Still on track to introduce the newest product candidate from the platform later this year.
Q&A:
Lymphoma combinations you will have in 2018? DLBCL ongoing trials: R-CHOP elderly front line has been in dose escalation. Then with steroid, a cohort of monotherpay study. Then one with Genetech and Tecentriq and atezolizumab is accruing well.
Lymphoma filings in 2019? NHL is a large program, the study is still ongoing. First meeting will focus on FL, as the fastest path to market.
Mesothelioma potential for filing? Completed accrual, data presentation in 2018. The data will give us direction on what kind of trial to move forward with.
DLBCL timeline? We are continuing to enroll that cohort, the response rate is evolving, so we want to wait to talk to the FDA when we are more assured of success.

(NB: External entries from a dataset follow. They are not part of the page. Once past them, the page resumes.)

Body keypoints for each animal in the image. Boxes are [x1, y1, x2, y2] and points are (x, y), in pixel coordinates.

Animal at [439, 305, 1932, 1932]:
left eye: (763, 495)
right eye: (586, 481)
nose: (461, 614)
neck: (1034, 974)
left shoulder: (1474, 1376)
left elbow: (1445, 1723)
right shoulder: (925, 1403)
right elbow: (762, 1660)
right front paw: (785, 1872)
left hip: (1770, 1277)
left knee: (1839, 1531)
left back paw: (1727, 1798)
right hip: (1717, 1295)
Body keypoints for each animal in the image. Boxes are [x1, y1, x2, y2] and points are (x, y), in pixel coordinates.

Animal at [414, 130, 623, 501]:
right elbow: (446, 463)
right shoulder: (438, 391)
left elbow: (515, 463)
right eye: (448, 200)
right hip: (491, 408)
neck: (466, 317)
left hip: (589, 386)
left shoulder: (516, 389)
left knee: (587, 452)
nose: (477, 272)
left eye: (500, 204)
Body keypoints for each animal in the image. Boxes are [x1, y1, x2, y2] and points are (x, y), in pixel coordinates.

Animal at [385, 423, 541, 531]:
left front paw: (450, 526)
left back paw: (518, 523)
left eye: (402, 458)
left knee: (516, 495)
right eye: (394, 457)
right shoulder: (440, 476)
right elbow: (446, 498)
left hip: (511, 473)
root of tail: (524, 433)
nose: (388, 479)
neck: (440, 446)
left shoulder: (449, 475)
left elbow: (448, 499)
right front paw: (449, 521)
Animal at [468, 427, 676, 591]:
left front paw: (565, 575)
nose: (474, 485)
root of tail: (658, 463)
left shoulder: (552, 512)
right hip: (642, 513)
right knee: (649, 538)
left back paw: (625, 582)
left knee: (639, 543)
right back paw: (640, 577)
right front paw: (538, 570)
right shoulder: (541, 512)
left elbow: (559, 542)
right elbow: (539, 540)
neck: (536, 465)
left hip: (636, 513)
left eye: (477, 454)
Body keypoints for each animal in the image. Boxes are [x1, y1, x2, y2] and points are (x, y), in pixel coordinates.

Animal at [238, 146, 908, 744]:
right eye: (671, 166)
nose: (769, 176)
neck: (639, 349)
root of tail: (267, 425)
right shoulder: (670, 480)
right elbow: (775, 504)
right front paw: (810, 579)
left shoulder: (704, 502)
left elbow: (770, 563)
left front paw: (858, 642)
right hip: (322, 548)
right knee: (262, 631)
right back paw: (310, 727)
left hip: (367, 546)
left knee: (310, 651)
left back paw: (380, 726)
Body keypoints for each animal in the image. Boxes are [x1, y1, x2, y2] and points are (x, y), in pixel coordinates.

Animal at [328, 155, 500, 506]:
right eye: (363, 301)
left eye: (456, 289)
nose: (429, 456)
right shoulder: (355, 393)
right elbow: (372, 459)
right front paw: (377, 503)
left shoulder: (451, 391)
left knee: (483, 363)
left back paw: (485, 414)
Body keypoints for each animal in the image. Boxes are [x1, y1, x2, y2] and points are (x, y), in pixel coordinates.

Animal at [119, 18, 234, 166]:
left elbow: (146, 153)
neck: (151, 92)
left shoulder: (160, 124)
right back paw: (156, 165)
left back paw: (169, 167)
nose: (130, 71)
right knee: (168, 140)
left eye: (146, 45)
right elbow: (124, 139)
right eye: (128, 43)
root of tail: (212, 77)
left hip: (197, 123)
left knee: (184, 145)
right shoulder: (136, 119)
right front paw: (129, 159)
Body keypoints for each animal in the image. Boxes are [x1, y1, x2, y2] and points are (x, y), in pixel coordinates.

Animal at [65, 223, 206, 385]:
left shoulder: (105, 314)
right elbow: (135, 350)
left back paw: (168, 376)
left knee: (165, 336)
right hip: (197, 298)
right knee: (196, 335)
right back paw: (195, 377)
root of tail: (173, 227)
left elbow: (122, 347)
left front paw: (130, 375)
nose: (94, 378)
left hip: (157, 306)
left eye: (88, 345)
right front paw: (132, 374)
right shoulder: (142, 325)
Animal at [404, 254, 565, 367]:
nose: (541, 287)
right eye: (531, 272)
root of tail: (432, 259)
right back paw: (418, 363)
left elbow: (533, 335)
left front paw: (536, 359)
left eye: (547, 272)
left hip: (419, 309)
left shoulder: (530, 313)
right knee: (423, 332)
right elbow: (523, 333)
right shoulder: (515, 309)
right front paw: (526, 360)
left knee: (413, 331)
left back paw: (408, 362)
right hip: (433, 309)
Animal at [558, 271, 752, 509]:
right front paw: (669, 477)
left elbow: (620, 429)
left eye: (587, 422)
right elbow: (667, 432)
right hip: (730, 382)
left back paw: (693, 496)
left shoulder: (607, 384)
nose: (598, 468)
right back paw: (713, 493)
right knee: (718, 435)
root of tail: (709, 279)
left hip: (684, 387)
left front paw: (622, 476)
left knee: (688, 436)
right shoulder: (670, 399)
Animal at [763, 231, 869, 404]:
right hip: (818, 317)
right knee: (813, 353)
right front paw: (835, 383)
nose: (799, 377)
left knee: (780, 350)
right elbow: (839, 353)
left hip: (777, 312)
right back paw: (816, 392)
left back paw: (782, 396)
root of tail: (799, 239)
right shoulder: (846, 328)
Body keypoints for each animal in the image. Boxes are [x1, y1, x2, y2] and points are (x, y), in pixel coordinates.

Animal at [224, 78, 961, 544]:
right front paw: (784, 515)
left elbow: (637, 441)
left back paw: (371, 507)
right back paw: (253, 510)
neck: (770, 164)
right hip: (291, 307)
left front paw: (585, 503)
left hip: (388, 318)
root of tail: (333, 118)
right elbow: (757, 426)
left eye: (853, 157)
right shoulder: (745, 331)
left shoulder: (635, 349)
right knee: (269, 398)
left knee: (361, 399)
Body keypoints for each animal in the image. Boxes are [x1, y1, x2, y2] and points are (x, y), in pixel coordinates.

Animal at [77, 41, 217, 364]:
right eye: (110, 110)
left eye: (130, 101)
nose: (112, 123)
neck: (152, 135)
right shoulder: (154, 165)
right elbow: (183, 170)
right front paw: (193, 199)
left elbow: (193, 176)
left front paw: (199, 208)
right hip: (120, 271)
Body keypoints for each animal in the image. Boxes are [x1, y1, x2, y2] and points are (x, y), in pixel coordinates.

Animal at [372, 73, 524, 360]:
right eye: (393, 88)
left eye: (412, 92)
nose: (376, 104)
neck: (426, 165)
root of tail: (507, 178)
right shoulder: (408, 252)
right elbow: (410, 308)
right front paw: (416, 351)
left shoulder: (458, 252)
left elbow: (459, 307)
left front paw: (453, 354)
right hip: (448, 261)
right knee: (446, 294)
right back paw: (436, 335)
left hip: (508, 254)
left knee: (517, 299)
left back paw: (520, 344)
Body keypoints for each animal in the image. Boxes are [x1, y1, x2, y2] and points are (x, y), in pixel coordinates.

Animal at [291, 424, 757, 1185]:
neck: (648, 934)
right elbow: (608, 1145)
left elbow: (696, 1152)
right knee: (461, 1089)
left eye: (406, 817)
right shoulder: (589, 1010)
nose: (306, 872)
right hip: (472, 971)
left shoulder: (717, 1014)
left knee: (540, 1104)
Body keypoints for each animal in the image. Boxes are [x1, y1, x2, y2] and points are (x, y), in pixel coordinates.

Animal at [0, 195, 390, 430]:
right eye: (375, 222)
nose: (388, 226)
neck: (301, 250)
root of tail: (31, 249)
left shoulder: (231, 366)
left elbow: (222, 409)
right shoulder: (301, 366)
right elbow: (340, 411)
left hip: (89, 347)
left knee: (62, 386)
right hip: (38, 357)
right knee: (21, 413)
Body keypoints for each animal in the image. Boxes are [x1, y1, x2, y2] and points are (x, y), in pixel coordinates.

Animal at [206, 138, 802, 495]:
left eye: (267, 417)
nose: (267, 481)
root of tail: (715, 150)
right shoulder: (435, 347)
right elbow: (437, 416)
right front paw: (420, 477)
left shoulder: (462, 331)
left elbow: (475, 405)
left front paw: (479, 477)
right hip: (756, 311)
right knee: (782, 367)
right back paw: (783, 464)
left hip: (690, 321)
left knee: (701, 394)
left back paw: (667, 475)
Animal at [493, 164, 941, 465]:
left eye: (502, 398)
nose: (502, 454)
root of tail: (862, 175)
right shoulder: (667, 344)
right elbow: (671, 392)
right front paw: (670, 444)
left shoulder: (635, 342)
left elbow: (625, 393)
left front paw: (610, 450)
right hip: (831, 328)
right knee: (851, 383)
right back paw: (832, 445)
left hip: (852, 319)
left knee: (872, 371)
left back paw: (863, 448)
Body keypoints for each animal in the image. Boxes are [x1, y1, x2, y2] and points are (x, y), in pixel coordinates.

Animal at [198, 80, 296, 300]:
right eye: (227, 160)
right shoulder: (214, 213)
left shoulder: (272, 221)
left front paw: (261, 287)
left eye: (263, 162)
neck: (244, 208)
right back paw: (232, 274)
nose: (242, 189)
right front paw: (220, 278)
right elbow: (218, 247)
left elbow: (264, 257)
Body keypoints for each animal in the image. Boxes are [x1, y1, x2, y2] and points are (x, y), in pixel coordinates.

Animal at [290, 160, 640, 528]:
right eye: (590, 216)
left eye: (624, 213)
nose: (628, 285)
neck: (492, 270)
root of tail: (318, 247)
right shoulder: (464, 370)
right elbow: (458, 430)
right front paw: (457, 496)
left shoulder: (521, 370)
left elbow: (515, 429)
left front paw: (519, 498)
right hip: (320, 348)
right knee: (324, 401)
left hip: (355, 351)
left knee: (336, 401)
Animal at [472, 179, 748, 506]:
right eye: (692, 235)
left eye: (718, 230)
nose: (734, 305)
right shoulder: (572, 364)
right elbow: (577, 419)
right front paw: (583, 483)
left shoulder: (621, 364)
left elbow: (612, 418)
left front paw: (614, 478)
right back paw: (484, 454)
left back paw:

Cash guidance if an additional NHL study? Key assumptions on clinical studies: confirmatory study for epithelioid sarcoma; a new FL combo study to start in 2018; and the Genetech collaboration on NSCLC to start enrolling patients soon.
Sickle cell, given the competition? G9a inhibitor science published by others linked to hemoglobin expression. An epigenetic approach is very different from the other strategies being tried. We are taking a disciplined investment approach.